Tough years for the fishing industry
The North Norwegian fishing industry looks quite different today than it did 15 years ago. One in three businesses has been closed down and job numbers have halved. The industry has lost NOK 750 million during this period.
The fishing industry made an overall profit in just five of the 15 years, according to a report prepared by Nofima Marked on commission for the Executive Committee for Northern Norway.
"The losses are unevenly distributed and some companies have still managed to make money virtually every year," says Scientist Bjørn Inge Bendiksen at Nofima Marked. "As a whole, the fishing industry has for many years had weak profitability. While 2008 was a rough year for many in the white fish industry, 2009 can be far worse."
A total of 120 companies in the white fish industry have been closed down since 1995. The biggest decline is in the counties of Nordland, Møre og Romsdal and Troms.
In the same period, each company employed fewer staff. Many tasks have been automated and many filleting companies with high staffing levels have closed down. Viewed collectively, the number of people employed in the fishing industry has halved to 2700 in 2007. These figures relate to the industry that processes wild fish – not farmed fish.
From frozen to salted
For many decades frozen fillet was the most important product in the Norwegian white fish industry. Salted fish, clipfish and stockfish have reclaimed the throne. Stockfish products have collectively earned around NOK 300 million in this period.
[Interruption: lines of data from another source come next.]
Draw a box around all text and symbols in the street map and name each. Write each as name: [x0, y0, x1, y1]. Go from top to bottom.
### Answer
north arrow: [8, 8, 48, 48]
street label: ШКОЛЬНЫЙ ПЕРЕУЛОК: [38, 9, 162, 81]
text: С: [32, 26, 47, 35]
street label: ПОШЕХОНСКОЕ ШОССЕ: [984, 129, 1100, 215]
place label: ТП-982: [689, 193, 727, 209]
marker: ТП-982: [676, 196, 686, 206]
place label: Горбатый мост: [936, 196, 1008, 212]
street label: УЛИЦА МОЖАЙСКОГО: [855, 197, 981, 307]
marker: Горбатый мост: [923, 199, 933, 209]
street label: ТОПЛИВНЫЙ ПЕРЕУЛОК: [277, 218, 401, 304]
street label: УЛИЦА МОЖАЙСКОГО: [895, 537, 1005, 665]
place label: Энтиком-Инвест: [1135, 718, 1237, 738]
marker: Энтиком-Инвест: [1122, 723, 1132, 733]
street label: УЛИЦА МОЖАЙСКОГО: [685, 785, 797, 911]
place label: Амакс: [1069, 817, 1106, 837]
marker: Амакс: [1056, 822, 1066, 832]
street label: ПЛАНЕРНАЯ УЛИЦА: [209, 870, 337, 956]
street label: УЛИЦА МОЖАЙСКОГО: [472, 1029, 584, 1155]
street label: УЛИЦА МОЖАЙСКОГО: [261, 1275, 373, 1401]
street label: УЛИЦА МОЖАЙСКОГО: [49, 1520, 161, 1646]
"The stockfish market is small and Norwegian producers don’t have many overseas competitors. In addition, many producers have had extremely good access to raw materials," says Scientist Bjørn Inge Bendiksen at Nofima Marked.
"But this can change. Owing to the poor market for salted fish, more fish are hung out to dry. This can lead to lower prices."
From frozen to fresh
The fisheries industry exports more than 90 percent of what it produces abroad, but it is facing increasingly tougher competition. Cheap labour in countries with low production costs and increased sales of species like Alaska pollock, which costs less than Norwegian cod, had led to strong pressure on prices. This creates both challenges and opportunities for Norwegian producers.
Up to 2002, frozen products were the most important for the Norwegian fillet industry, but it is now fresh fillet that is important. This is where there is less competition from countries with low production costs, which means higher prices. But this does not compensate for the decline in frozen products. While half the employees in the white fish industry in 1995 worked in the filleting sector, this had dropped to just one in four 10 years later.
"The white fish industry and in particular parts of the salted fish industry and in a deep crisis, and I don’t think further closures this year can be avoided," says Bendiksen. "But if dramatic changes don’t occur in the trade with Portugal, production of salted fish will remain the cornerstone of the fisheries industry in Northern Norway."